#### Listed records
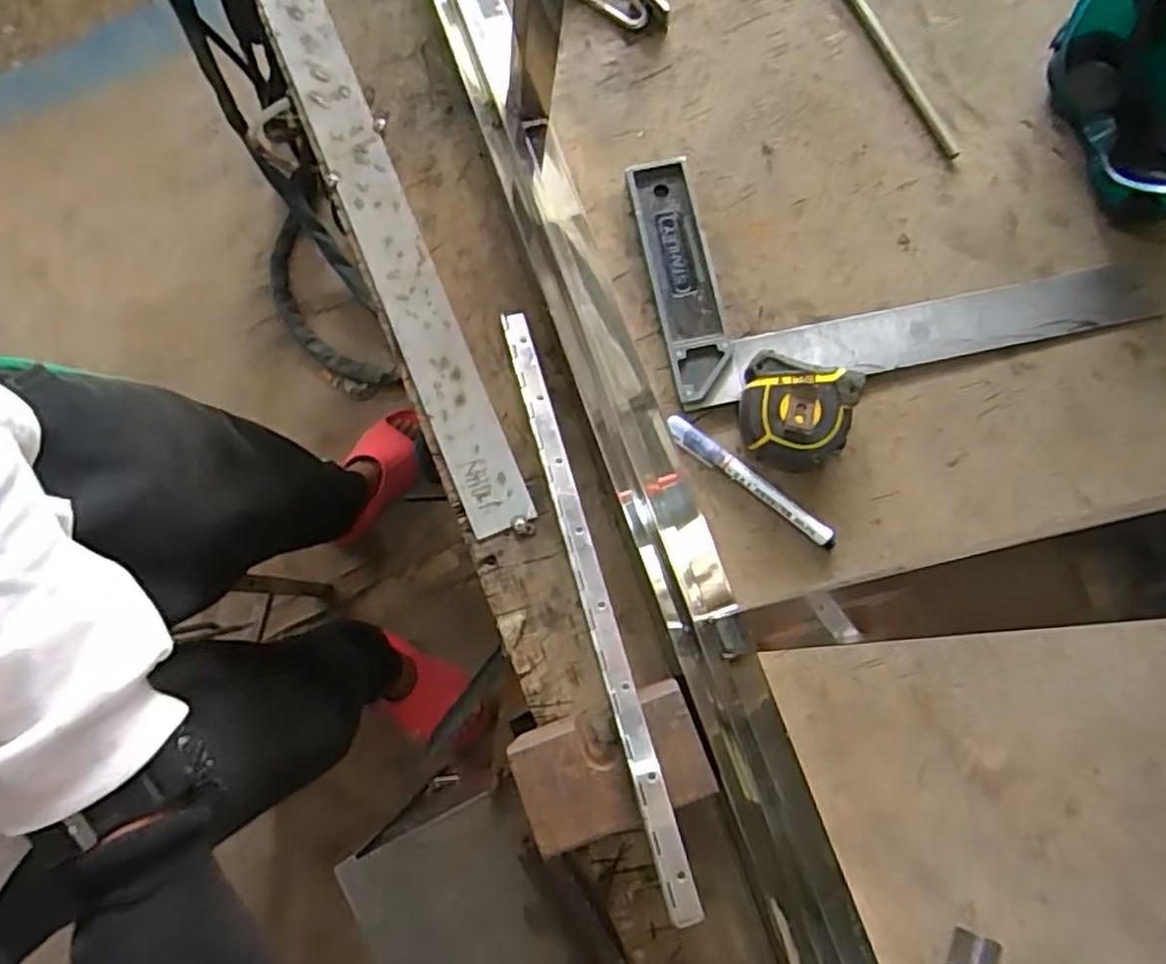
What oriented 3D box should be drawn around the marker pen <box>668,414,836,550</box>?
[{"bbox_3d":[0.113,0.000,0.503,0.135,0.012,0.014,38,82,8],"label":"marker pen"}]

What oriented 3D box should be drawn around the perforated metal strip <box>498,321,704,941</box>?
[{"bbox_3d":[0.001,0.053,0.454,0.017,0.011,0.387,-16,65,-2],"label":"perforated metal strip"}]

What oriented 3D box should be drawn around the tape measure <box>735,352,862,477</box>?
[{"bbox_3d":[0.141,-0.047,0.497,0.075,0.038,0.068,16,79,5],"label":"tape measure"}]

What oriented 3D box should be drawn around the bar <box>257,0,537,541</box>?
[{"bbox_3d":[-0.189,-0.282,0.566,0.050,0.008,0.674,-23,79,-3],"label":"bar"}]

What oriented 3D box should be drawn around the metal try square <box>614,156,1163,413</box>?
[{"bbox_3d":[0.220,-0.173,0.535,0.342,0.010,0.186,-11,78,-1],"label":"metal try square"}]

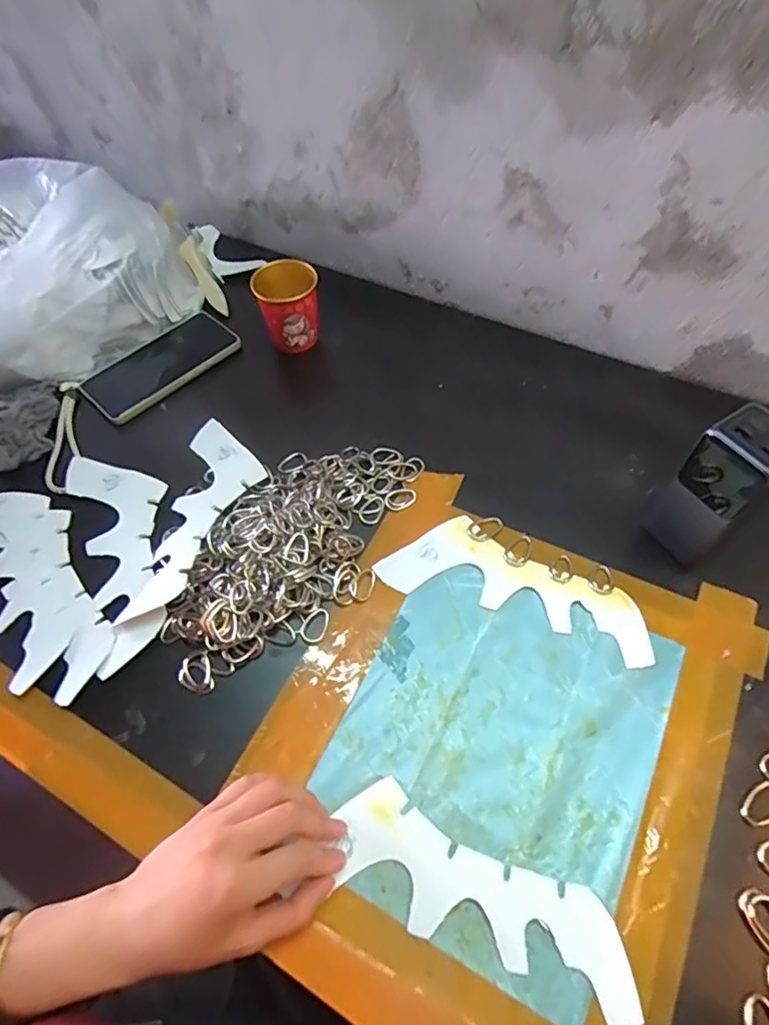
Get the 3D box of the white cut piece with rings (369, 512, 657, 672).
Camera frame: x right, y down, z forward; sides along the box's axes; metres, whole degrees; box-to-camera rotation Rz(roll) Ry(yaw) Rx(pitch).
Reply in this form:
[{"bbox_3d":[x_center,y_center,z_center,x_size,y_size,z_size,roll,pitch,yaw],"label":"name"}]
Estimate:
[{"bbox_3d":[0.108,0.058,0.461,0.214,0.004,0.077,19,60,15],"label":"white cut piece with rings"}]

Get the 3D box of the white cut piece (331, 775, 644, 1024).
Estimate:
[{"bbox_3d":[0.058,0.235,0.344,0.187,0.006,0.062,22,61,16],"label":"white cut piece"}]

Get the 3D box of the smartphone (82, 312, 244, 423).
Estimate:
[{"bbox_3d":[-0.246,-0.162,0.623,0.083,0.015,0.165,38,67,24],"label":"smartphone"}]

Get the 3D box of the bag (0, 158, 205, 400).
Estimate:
########
Take the line with "Get the 3D box of the smartphone" and all lines after it through the end of the records, and write them out exactly; include nothing else.

* Solution to the exercise
Get the 3D box of the smartphone (82, 312, 244, 423).
Estimate:
[{"bbox_3d":[-0.246,-0.162,0.623,0.083,0.015,0.165,38,67,24],"label":"smartphone"}]

Get the 3D box of the bag (0, 158, 205, 400).
Estimate:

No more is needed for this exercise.